Making resumes is an iterative process.
A long, arduous one – depending on your proclivity towards the same.
Which, unless you’re a resume-maker by profession, is probably close to zero.
You ask someone who has a keen eye for detail, an OCD for accuracy, unwillingness to haphazardly copy-paste something together, patience to give every word and structured sentence multiple readings and a relatively poor long-term memory to make his resume, and what you have is the equivalent of trudging along for eternity and beyond.
In my quest to make an ideal resume (which actually depends more on what the reader is expecting to find), I came across a few insights that would make the entire process (slightly) less painful.
Everyone I know makes resumes in Microsoft Word. They might publish it as a pdf, but not always.
This creates many problems for the discerning resume writer.
1 — There are multiple, and I mean, multiple variants of the resume that need to properly sorted and kept. For those of us who are fans of Gmail’s labels and realize how they are much better than folders, choosing to keep these resumes in different folders doesn’t solve the problem. Folders usually end up making you forget something’s inside, till the time you open them, almost like a blind spot, if you may call it that.
This leaves us with the choice of renaming our resumes – now, sending out resumes is a delicate enough matter without having to add a name like “My resume – strong focus on xyz” to your resume of choice. As is evident, it makes the recipient wonder – “Focus?” – “Why would a strong focus be required – shouldn’t it come out naturally enough?”
So long drawn out names that help YOU, the resume writer, wade through the sea of versions is not an option.
Which leaves us with special key words – like short forms like Ops for Operations, Tech for Technology, An for Analytics (you do not want to make it longer, trust me).
2 — You also want the latest versions of your resume to be clumped together so that you don’t accidentally send out the wrong attachment to the right person, which becomes slightly difficult unless you use operators like _ or __ or ___ smartly.
3 — There is almost no way you can accurately track which person – on which date – did you send out what version – of which resume – unless you diligently jot all those details down. Over a period of time, all you can do is hope that the version of the resume from two weeks ago – in which you forgot to mention a key contribution from 3 years ago – doesn’t matter. That, or if you’re grammatically challenged (not me), that the person viewing your resume will not notice that you misspelt the word separate as seperate, and even if he does, will not judge you.

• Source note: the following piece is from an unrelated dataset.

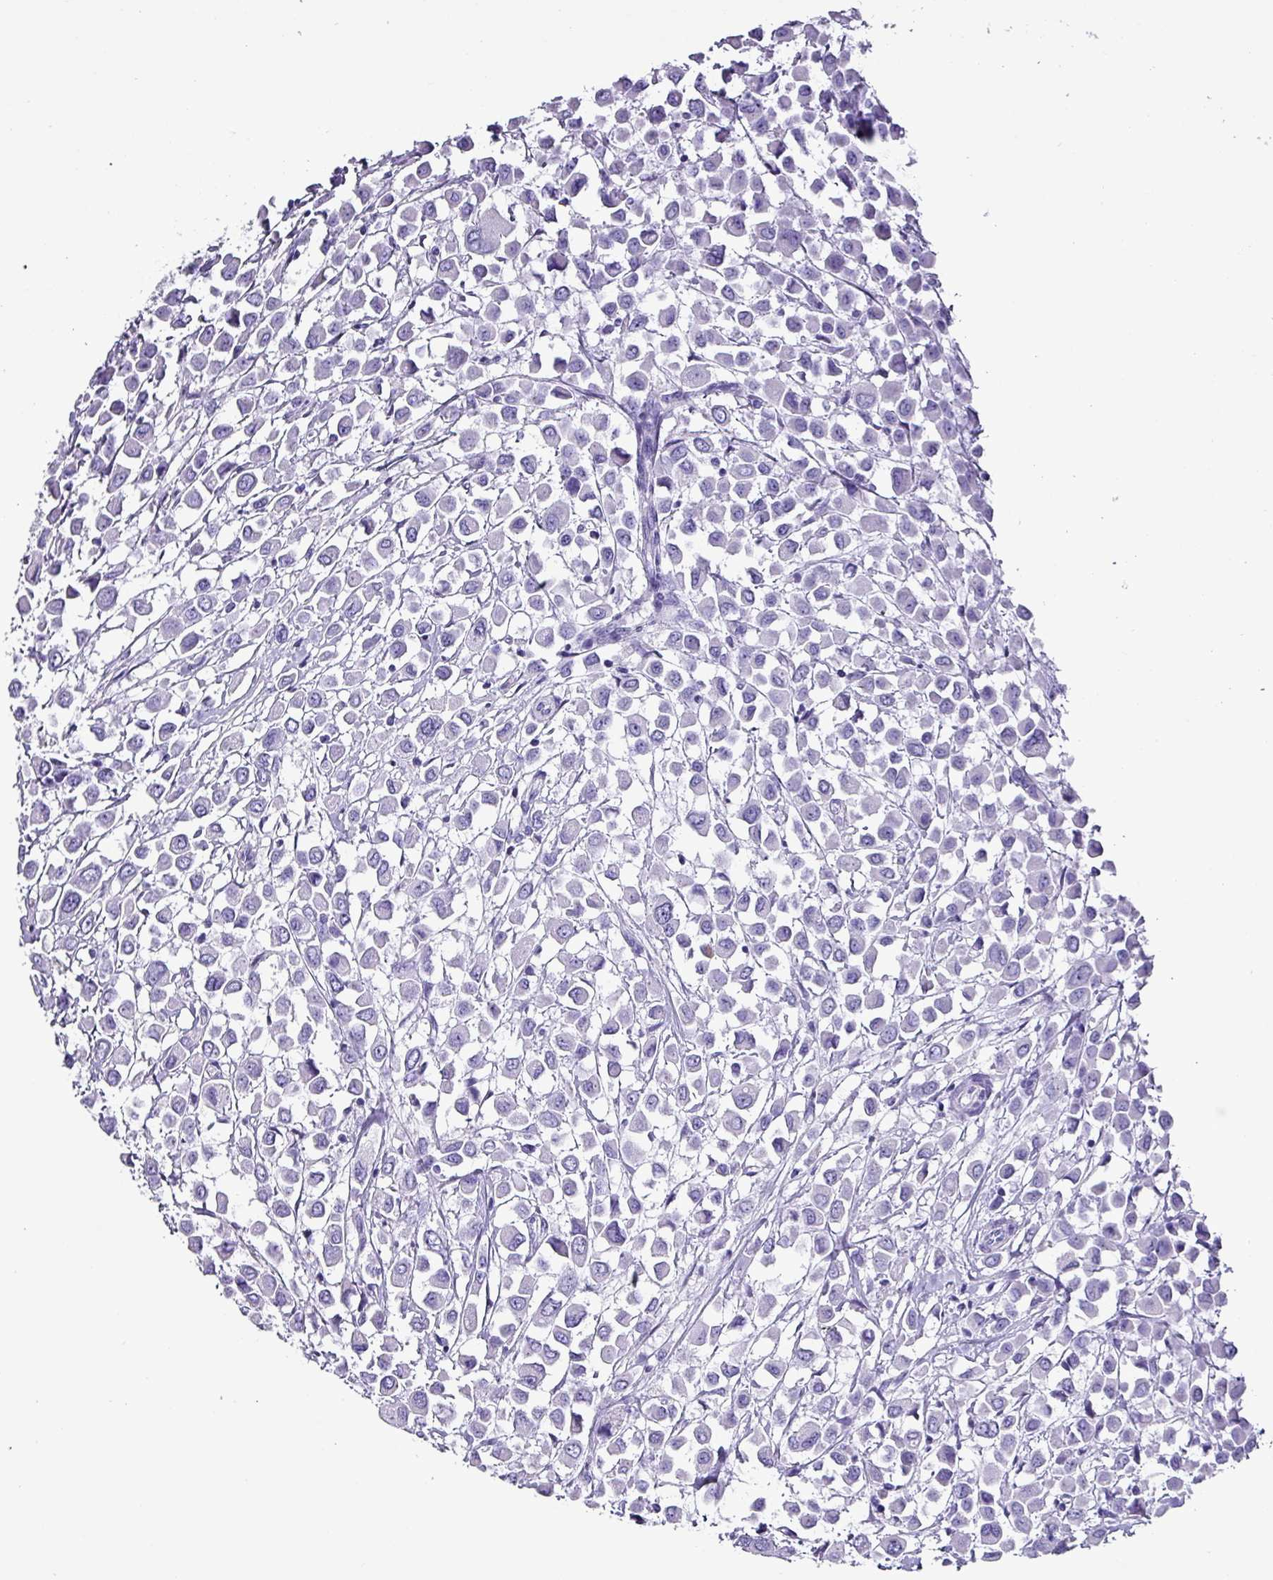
{"staining": {"intensity": "negative", "quantity": "none", "location": "none"}, "tissue": "breast cancer", "cell_type": "Tumor cells", "image_type": "cancer", "snomed": [{"axis": "morphology", "description": "Duct carcinoma"}, {"axis": "topography", "description": "Breast"}], "caption": "The image displays no significant staining in tumor cells of breast cancer (invasive ductal carcinoma).", "gene": "KRT6C", "patient": {"sex": "female", "age": 61}}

4 — Everyone is accustomed to the visual format that Microsoft Word offers – the ability to make demarcations for the resume, headings, tables and the like – and I’m not only talking from the point of the resume maker. Even the resume viewer expects it to be a Word document with the appropriate structure and content.
Which brings us to the solution for this predicament –
There should be a online service that offers your resume for viewing in the format it exists today.
What do you mean?
You don’t send across your resume – only a link to where your resume resides.
How would it work?
The way to get people to use it would obviously mean it allows for an upload of your existing resume in Word format. But that’s only to begin with. Once your version of the truth has been uploaded, the UI should allow you to edit it in the same way you can do it on MS Word.
What would it need?
A service like this would, first and foremost, need the following to be possible –
- entire fonts family to be available
- change font size with equivalent granularity (1 font size onwards)

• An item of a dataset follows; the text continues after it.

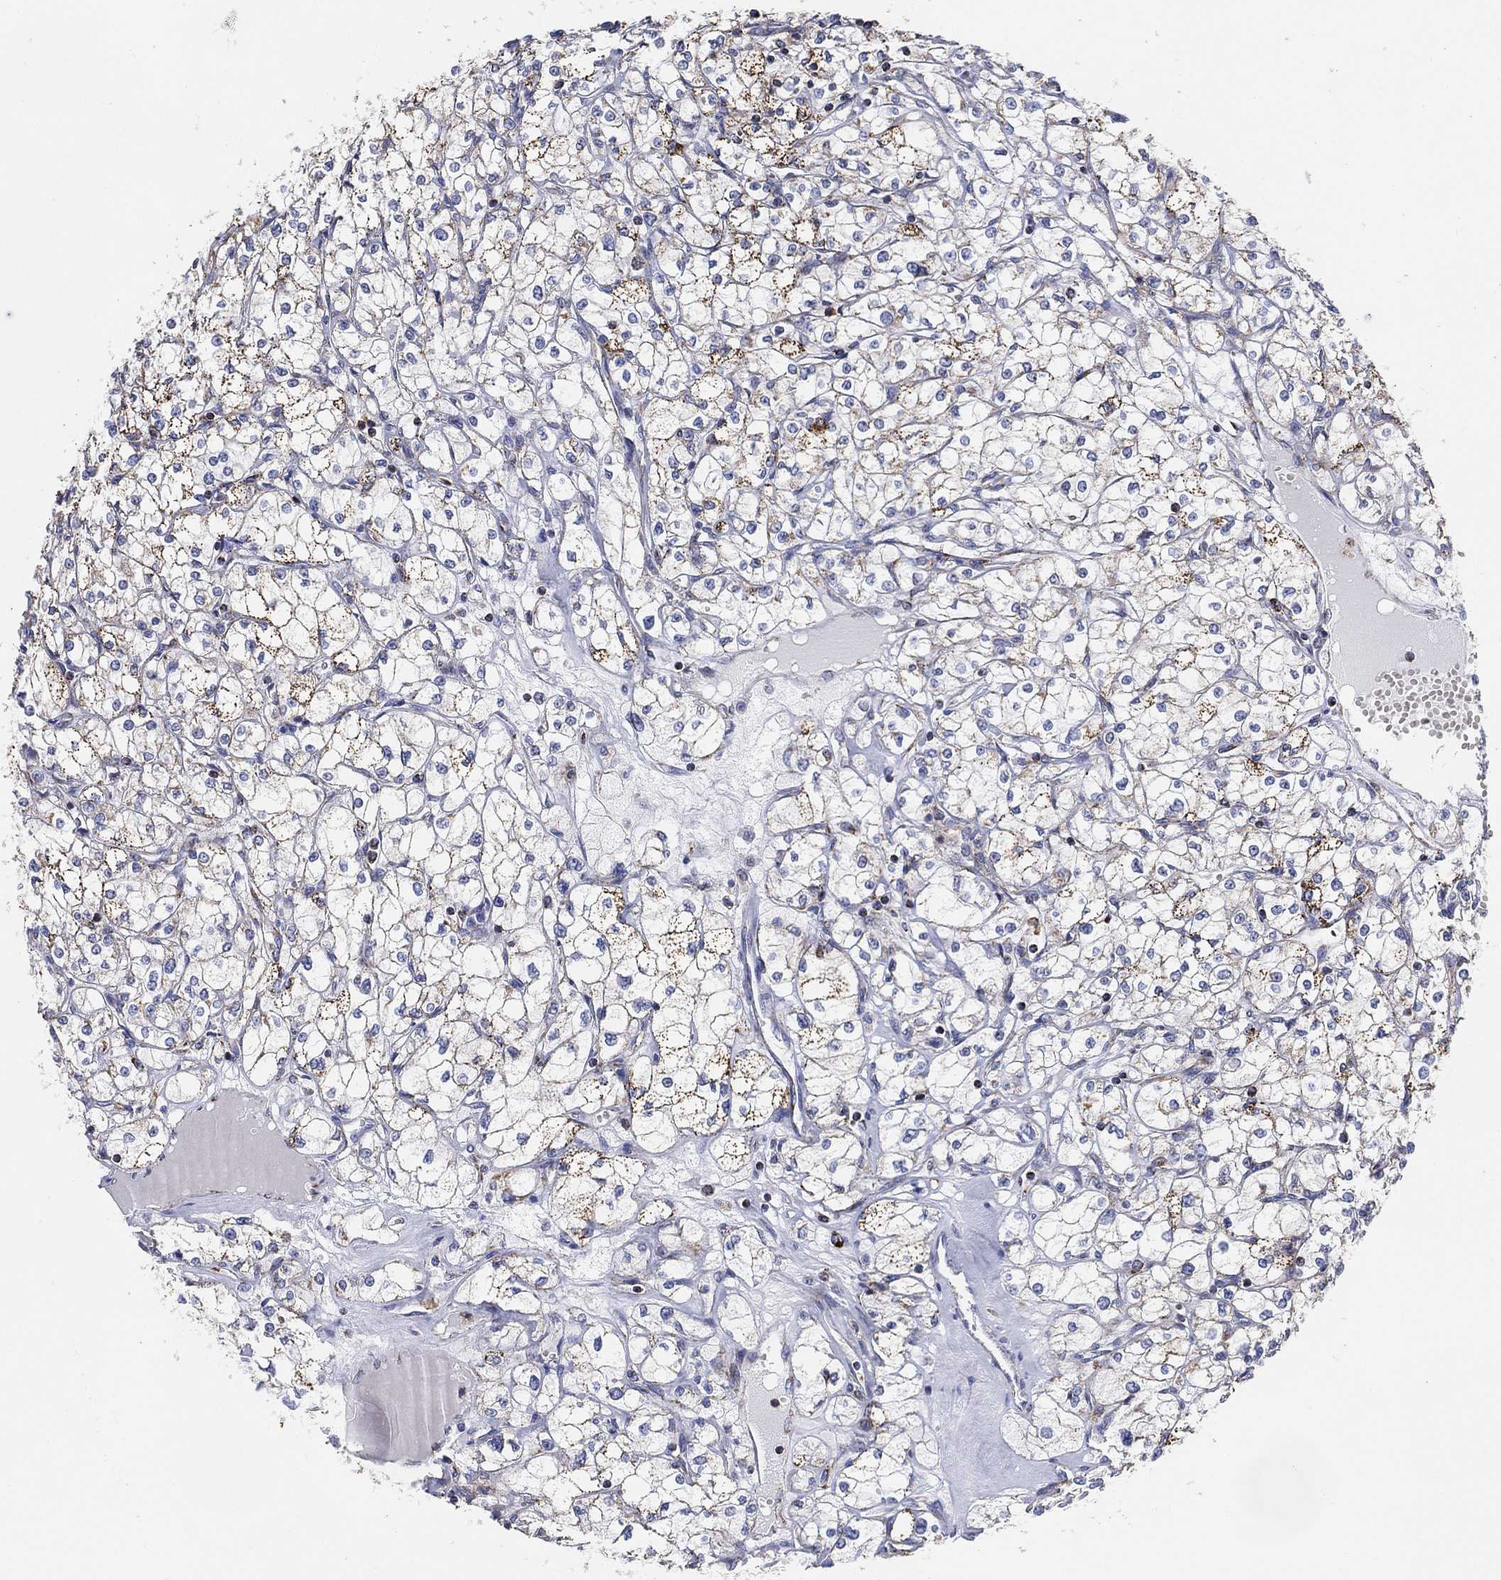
{"staining": {"intensity": "weak", "quantity": "25%-75%", "location": "cytoplasmic/membranous"}, "tissue": "renal cancer", "cell_type": "Tumor cells", "image_type": "cancer", "snomed": [{"axis": "morphology", "description": "Adenocarcinoma, NOS"}, {"axis": "topography", "description": "Kidney"}], "caption": "Immunohistochemistry (IHC) (DAB (3,3'-diaminobenzidine)) staining of renal cancer reveals weak cytoplasmic/membranous protein positivity in approximately 25%-75% of tumor cells.", "gene": "GCAT", "patient": {"sex": "male", "age": 67}}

- ability to copy paste content in identical form
- ability to insert images (if required)
- ability to add messages
- ability to colour text, background, select portions
- bullet points
- paragraph indentation
- and more…
What else could you do?
Publishing – At any point, you could choose to flag the resume as Ready and publish it online – hence, making it viewable by anyone who has the link.
Multiple versions – You could also choose to make separate versions from one version – with separate viewing links for every version. This is especially important because different recipients expect different versions – in terms of number of pages, chronological order of experience or something else.
Privacy – A link anonymizer would be a great addition here, depending on whether the user prefers his resume to be viewable by anyone who wishes to explore, or for specific sets of eyes only.
Security – For the extremely discerning, there should be the option of a password that the viewer needs to enter to be able to view the specific resume.
User-friendliness – Needless to say, for those who still prefer receiving attachments, the user should be able to download a copy of their resume from this site.
Printing – Also, as is obvious, this UI should offer for print-friendly versions – both for online links and for downloaded files.
Ease of management – Depending on the link you send, you should be able to control
- the profile of the resume you wish to display – Operations, Technology, Analytics
- the number of pages you wish to display (you can also choose to allow the viewer to browse through resumes of different lengths, if you so wish)
- visibility of date of last update
The fact that you are doing all of the above online only helps because you can log in from anywhere and make that one change you need to make before your latest reference views it.
This solution will totally take away the pain of managing multiple resumes and keeping track of who has which version – and life, as we resume-makers know, will become much much simpler.